Nidal Hasan, 'Soldier of Allah'
Nidal Hasan, on trial for killing 13 and wounding 30 in a 2009 shooting spree at Ft. Hood, Texas, sent some of his writings to Fox News. In those writings, Hasan renounces his American citizenship, he renounces his officer's commission in the US Army, and signs off as "SoA" or "Soldier of Allah."
In the only document bearing a date -- Oct. 18, 2012 -- Hasan writes: "I, Nidal Malik Hasan, am compelled to renounce any oaths of allegiances that require me to support/defend (any - sic) man made constitution (like the constitution of the United States) over the commandments mandated in Islam ... I therefore formally renounce my oath of office ... this includes my oath of U.S. citizenship."
In another document, the only one which is typed, Hasan declares that American democracy and Shariah law are incompatible. "There is an inherent and irreconcilable conflict. ... in an American Democracy 'we the people' govern according to what 'we the people' think is right or wrong; even if it specifically goes against what All-Mighty God commands."
The Obama administration outrageously classifies the Ft. Hood massacre as "workplace violence" rather than terrorism. Hasan's writings say otherwise, that he attacked and killed -- shouting "Allahu Ackbar," no less -- because he wanted to wage jihad on the United States. He has made a mockery of his trial by making an issue of sporting a beard in accordance with his Islamic beliefs, but in violation of Army regulations.
The "workplace violence" designation has allowed the Obama administration and its apologists to claim that there have been no terrorist attacks on American soil during Obama's tenure, despite Hasan's rampage. It has also led to the denial of military medals and other benefits for the victims.
"The government has tried to deny that this was an act of terrorism. I think that, I hope that if people hear the words from Hasan's own mouth that they will understand that this was an act of terrorism," Staff Sgt. Shawn Manning, who was shot six times at Fort Hood on Nov. 5, 2009, told Fox News.
Manning first spoke to Fox News a year ago as part of the network's ongoing investigation of the massacre. Manning said he supported publishing the documents from Hasan so that the American public can decide whether Fort Hood was an act of terrorism or "workplace violence."

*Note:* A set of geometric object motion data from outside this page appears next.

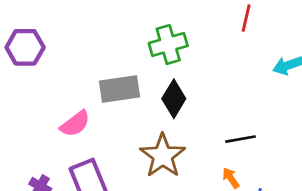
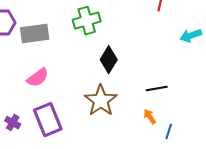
green cross: (168, 44) -> (87, 21), moved
gray rectangle: (120, 89) -> (35, 34), moved

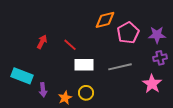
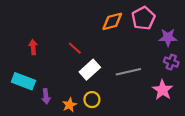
pink pentagon: (128, 33) -> (143, 18), moved
red arrow: (42, 42) -> (33, 47), moved, turned -32
purple cross: (160, 58) -> (171, 62), turned 32
white rectangle: (84, 65) -> (90, 70), turned -42

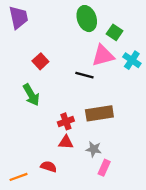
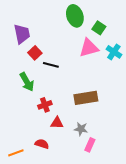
purple trapezoid: (19, 17) -> (22, 34), moved
black line: (84, 75) -> (51, 65), moved
red cross: (66, 121) -> (45, 105), moved

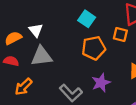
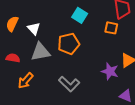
orange semicircle: (13, 38) -> (12, 24), moved, turned -35
orange pentagon: (94, 48) -> (69, 44), moved
purple star: (101, 83) -> (110, 71), moved, turned -30

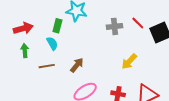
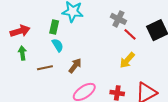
red line: (138, 23) -> (130, 34), moved
gray cross: (115, 26) -> (118, 19), moved, turned 35
cyan semicircle: (52, 43) -> (58, 45), moved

Manning, who will testify at the trial, and is part of a separate legal action, says the victims and their families are being denied certain benefits and pay because Fort Hood is not considered terrorism. At the same time, the accused shooter has collected nearly $300,000 in military pay since his arrest.
"Some of the survivors and some of the deceased, or family members of the deceased, are struggling. I think it's a grave injustice, and it breaks my heart to see things like that happen," Manning said.